Data for analysis:
■ ■ ■ ■
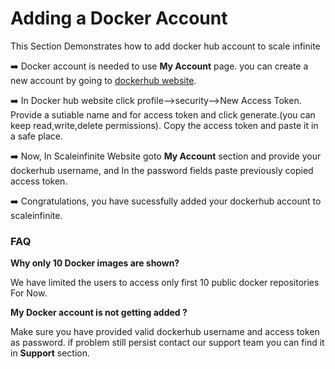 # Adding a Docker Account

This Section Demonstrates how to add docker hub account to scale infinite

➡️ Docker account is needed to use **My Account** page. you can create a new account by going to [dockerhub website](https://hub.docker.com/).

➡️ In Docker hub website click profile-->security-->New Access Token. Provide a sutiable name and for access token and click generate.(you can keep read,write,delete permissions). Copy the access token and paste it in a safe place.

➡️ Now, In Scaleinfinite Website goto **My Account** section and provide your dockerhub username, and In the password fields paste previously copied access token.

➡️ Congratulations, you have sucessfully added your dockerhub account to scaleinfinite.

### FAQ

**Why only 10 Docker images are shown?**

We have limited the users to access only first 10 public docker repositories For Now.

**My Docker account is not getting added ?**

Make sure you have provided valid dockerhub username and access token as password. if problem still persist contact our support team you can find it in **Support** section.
■ ■ ■ ■
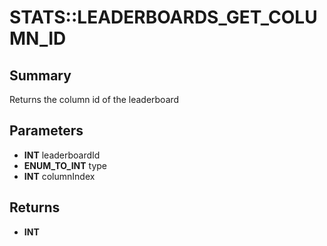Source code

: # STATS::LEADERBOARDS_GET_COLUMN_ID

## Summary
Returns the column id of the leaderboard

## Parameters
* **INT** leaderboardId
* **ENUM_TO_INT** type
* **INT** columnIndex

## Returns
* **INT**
■ ■ ■ ■
Work required:
Please copy every line from the entries that includes the word "username".

Written reply:
➡️ Now, In Scaleinfinite Website goto **My Account** section and provide your dockerhub username, and In the password fields paste previously copied access token.
Make sure you have provided valid dockerhub username and access token as password. if problem still persist contact our support team you can find it in **Support** section.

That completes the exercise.